FAANG: Acronym used for Facebook, Apple, Amazon, Netflix, and Google. I would include at least Microsoft, Uber, Stripe and other companies paying in the top percentiles for talent.
Assumptions:
I am simplifying things a little bit and assuming zero relocation, zero sign-on bonus, zero student loan debt (average student loan debt is in the ~$30k range so you can pretend they tossed all their sign-on towards their debt).
7% Investment Growth including FB equity grants (again, who knows what the next 5 years will look like. Hopefully FB outperforms the broader market, but the broader market could also decrease over the entire 5 year period)
All FB Stock is sold immediately on vest and re-invested in index funds (although since I am using a fixed 7% for each it doesn’t make a difference)
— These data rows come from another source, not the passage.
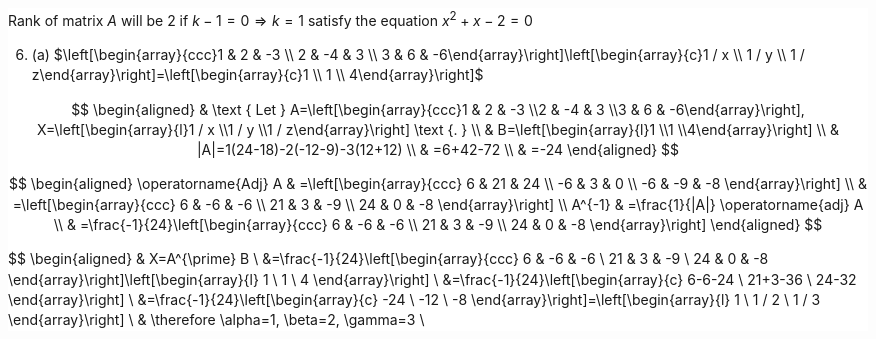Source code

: Rank of matrix $A$ will be 2 if $k-1=0 \Rightarrow k=1$ satisfy the equation $x^{2}+x-2=0$

6. (a) $\left[\begin{array}{ccc}1 & 2 & -3 \\ 2 & -4 & 3 \\ 3 & 6 & -6\end{array}\right]\left[\begin{array}{c}1 / x \\ 1 / y \\ 1 / z\end{array}\right]=\left[\begin{array}{c}1 \\ 1 \\ 4\end{array}\right]$

$$
\begin{aligned}
& \text { Let } A=\left[\begin{array}{ccc}1 & 2 & -3 \\2 & -4 & 3 \\3 & 6 & -6\end{array}\right], X=\left[\begin{array}{l}1 / x \\1 / y \\1 / z\end{array}\right] \text {. } \\
& B=\left[\begin{array}{l}1 \\1 \\4\end{array}\right] \\
& |A|=1(24-18)-2(-12-9)-3(12+12) \\
& =6+42-72 \\
& =-24
\end{aligned}
$$

$$
\begin{aligned}
\operatorname{Adj} A & =\left[\begin{array}{ccc}
6 & 21 & 24 \\
-6 & 3 & 0 \\
-6 & -9 & -8
\end{array}\right] \\
& =\left[\begin{array}{ccc}
6 & -6 & -6 \\
21 & 3 & -9 \\
24 & 0 & -8
\end{array}\right] \\
A^{-1} & =\frac{1}{|A|} \operatorname{adj} A \\
& =\frac{-1}{24}\left[\begin{array}{ccc}
6 & -6 & -6 \\
21 & 3 & -9 \\
24 & 0 & -8
\end{array}\right]
\end{aligned}
$$

$$
\begin{aligned}
& X=A^{\prime} B \\
&=\frac{-1}{24}\left[\begin{array}{ccc}
6 & -6 & -6 \\
21 & 3 & -9 \\
24 & 0 & -8
\end{array}\right]\left[\begin{array}{l}
1 \\
1 \\
4
\end{array}\right] \\
&=\frac{-1}{24}\left[\begin{array}{c}
6-6-24 \\
21+3-36 \\
24-32
\end{array}\right] \\
&=\frac{-1}{24}\left[\begin{array}{c}
-24 \\
-12 \\
-8
\end{array}\right]=\left[\begin{array}{l}
1 \\
1 / 2 \\
1 / 3
\end{array}\right] \\
& \therefore \alpha=1, \beta=2, \gamma=3 \\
Roth includes direct roth (only applicable in year 1), back door roth, and after tax
Promotion from level E3 to E4 needs to happen within 24 months
Promotion from E4 to E5 needs to happen within 33 months (E5 for engineering is the first terminal level; a level you can keep performing well in without needing to advance to remain employed)
Base salary will only change with promotions (in reality there are raises annually even without promotions)
Facebook historically has two performance reviews per year. With those come two bonuses per year. They are updating it for 2022 to only have 1 performance review each year. I am using the old method since all the details of the new plan have not been shared.